Skyla swallowed as she stared Nick down. She took it with all the cold, impersonal analysis that Axel must have admired. “Is it still a life worth living, Mr. Warren?”
Nick crossed his arms, pausing. He might have been considering the question, or else coming up with the right lie to help her carry on.
“It has its moments.”
When day passed to night, the wolves stayed away from the boathouse. I imagined that most of them had discovered the way into the house by then.
I was staring out the boathouse window that night, too shell-shocked to sleep or think, when the lights appeared on the water. The Bleak-assembled rescue team had arrived.
The ordeal was finally upon us.
AN ATTACK ON A CRITICAL location isn’t something the Bleak takes lightly. They separated us. They isolated us on the boats. As agents employed by the Bleak, Nick and I were spared interrogation within our minds, but that was hardly a blessing.
We faced a harsher reckoning in the real world.
I sat in a chair across from Arnold Whent, the asshole who had done my interrogation when I’d been accepted back into the Bleak’s fold. Back then, he’d had an anemic and fearful partner to keep his vampiric side in check. Now, he was disturbingly solo.
Our chairs were positioned so near to together in the tight confines of the boat that our knees nearly touched. Whent stared me directly in the eye.
He cracked a slow, satisfied smile. “Agent Driftwood. We have to stop meeting like this.”
“Mr. Whent,” I said curtly. “I see your keeper is absent today. I hope Judith is well.”
His eyes sparkled, an amber color that reminded me of the day-old chai tea that Marge often forgot one day and tossed into the garbage bin the next. “Judith was reassigned after she found her duties in this position too taxing. I’m in the market, as they say, for a new resource.”
I snorted, crossing my arms. “Good luck with that.”
He turned his head, eyes wandering over me. I was in borrowed clothes after my ordeal, and it was hard to cut an intimidating stance wearing sweats designed for a man at least twice my girth.
Whent’s gray suit and tie, however, were exactly right for the job. “Your par
tner tells me you were here for personal reasons. It must not have gone well. He’s requested that you be reallocated. I guess we’re both in the market, Agent Driftwood.”
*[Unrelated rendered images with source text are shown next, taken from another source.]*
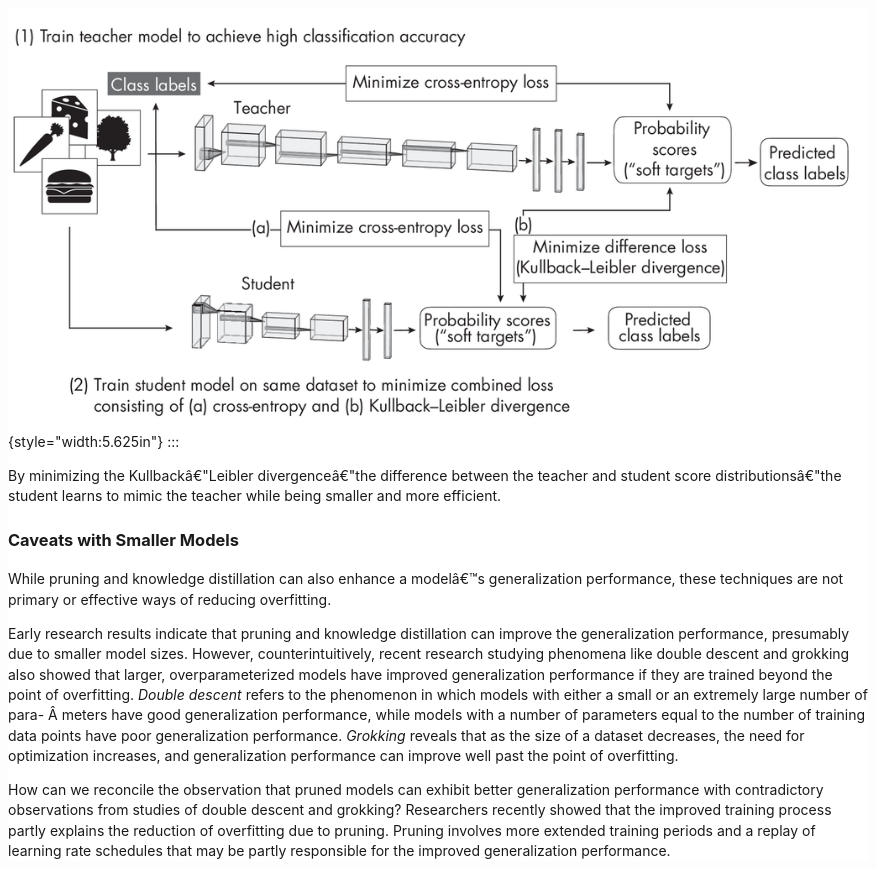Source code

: ![image](../images/ch06-fig02.png){style="width:5.625in"}
:::

By minimizing the Kullbackâ€"Leibler divergenceâ€"the difference between
the teacher and student score distributionsâ€"the student learns to
mimic the teacher while being smaller and more efficient.

### Caveats with Smaller Models [](#caveats-with-smaller-models)

While pruning and knowledge distillation can also enhance a modelâ€™s
generalization performance, these techniques are not primary or
effective ways of reducing overfitting.

Early research results indicate that pruning and knowledge distillation
can improve the generalization performance, presumably due to smaller
model sizes. However, counterintuitively, recent research studying
phenomena like double descent and grokking also showed that larger,
overparameterized models have improved generalization performance if
they are trained beyond the point of overfitting. *Double descent*
refers to the phenomenon in which models with either a small or an
extremely large number of para- Â meters have good generalization
performance, while models with a number of parameters equal to the
number of training data points have poor generalization performance.
*Grokking* reveals that as the size of a dataset decreases, the need for
optimization increases, and generalization performance can improve well
past the point of overfitting.

How can we reconcile the observation that pruned models can exhibit
better generalization performance with contradictory observations from
studies of double descent and grokking? Researchers recently showed that
the improved training process partly explains the reduction of
overfitting due to pruning. Pruning involves more extended training
periods and a replay of learning rate schedules that may be partly
responsible for the improved generalization performance.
My hand twitched before I could brace myself. He was lying, wasn’t he? Whent’s lips twitched at a smug smile.
“We’re not here to discuss my personal life. Let’s get this over with.”
He raised one leg to rest one ankle on the opposite knee, his pants leg brushing against me in the process. Reclining further into his chair, he regarded me with interest. His eyes dilated. I felt the hypnosis take hold.
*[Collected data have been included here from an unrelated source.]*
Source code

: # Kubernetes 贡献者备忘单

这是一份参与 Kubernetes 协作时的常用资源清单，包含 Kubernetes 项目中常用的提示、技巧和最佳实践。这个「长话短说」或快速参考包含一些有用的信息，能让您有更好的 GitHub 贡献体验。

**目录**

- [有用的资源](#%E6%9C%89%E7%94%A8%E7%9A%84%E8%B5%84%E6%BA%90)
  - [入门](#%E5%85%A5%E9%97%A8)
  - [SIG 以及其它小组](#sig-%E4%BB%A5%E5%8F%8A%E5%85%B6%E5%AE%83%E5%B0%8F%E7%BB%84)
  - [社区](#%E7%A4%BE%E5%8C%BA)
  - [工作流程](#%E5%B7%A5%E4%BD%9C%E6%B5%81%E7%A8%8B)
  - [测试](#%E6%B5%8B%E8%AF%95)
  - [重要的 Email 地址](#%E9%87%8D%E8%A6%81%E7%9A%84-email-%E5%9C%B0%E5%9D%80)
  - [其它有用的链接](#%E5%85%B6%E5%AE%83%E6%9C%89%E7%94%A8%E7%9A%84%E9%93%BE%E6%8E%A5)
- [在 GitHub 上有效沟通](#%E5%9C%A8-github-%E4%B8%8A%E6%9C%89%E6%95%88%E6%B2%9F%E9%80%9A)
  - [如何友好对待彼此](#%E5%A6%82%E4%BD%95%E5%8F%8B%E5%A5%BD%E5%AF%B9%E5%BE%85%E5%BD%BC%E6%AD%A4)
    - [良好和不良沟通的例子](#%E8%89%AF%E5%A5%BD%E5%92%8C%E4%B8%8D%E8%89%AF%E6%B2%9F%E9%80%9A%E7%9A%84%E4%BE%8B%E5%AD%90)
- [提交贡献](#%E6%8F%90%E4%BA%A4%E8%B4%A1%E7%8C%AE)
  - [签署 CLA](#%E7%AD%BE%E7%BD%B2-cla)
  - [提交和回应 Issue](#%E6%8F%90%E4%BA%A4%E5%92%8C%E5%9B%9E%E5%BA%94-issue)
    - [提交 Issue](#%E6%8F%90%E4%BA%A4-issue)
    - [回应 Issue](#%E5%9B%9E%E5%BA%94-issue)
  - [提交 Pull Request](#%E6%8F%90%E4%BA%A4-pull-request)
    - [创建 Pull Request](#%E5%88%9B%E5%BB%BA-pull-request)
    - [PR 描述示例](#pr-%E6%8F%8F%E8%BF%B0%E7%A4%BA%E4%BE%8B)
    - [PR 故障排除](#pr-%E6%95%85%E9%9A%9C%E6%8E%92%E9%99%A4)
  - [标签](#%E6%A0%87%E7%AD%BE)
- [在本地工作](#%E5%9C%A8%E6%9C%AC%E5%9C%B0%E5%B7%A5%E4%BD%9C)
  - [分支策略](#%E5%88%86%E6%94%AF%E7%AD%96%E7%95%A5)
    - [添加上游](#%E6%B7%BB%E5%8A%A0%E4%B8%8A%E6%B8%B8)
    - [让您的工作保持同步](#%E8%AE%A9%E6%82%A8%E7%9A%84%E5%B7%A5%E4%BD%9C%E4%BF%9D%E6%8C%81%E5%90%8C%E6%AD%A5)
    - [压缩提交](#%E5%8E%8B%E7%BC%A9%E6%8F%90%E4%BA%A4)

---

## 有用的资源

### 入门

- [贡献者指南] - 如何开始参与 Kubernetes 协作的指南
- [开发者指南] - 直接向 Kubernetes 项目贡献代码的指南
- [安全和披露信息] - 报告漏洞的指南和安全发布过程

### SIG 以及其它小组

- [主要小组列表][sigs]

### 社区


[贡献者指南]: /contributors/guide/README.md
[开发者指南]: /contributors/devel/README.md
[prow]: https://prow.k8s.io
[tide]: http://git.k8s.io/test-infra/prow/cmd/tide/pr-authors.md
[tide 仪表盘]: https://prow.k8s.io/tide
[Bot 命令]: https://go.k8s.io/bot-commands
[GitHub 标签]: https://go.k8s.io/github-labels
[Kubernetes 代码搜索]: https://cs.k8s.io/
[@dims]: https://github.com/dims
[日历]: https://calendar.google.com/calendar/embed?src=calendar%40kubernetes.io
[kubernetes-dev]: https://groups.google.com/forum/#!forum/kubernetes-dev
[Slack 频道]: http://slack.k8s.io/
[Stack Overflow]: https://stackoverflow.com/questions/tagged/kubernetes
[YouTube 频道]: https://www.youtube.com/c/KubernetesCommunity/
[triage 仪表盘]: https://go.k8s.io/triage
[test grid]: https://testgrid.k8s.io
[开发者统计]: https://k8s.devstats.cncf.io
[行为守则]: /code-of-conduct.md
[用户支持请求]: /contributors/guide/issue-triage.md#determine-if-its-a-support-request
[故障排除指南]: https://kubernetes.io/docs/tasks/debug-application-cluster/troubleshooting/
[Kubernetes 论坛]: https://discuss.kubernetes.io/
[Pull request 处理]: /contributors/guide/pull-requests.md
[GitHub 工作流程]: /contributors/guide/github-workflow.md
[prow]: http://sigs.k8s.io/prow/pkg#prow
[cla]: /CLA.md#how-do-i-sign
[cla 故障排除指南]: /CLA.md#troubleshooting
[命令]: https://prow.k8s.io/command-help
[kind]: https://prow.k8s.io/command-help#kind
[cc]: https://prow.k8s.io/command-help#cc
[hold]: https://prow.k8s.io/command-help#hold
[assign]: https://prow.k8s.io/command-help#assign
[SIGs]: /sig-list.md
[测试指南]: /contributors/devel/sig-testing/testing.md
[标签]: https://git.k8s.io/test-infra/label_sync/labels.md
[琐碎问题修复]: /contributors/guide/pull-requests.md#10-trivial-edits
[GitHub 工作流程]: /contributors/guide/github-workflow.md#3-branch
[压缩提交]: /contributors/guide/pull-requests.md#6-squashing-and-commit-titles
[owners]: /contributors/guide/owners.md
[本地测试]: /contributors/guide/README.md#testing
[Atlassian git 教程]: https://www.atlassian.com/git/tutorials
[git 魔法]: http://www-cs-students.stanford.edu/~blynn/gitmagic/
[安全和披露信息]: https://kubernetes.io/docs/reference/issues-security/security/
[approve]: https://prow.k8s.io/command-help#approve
“I have free reign to ask you whatever I deem relevant to this investigation,” Whent said, sounding pleased. “But if you insist. Did you kill Axel Hayden?”
It made my skin crawl to think about any part of him having a hold on me. The word formed on my lips before I had time even to process his question. “No.”
“Did you kill Molly Wolffkyn?”
“No.”
“Did you kill Shaina Letton?”
“No.”
“Did you have any prior knowledge of their impending deaths, or do anything that might have caused them to come to harm?”
“No.” I closed my eyes, my throat gone tight. “I...didn’t drink. I didn’t drink the drink that the man posing as Cal Hayden poured for me. If I’d drunk it, Molly might still be alive.”
That was it. If not for the mental strain of the hypnosis, I might have relaxed a little.
Whent glanced away, bringing a hand to his mouth. His eyes flashed back to me. He sat up, then leaned in. I would have pushed my chair back, but I was still locked into his whim.
“Ms. Driftwood, how long have you entertained a personal relationship with Agent Warren?”
“About a month.” Not relevant.
“And you’ve not known him much longer. Your presence here, with him, seems irresponsibly fast.”
No question. I still had to fight to respond. “That line of thought doesn’t seem related to the case. Are we done here?”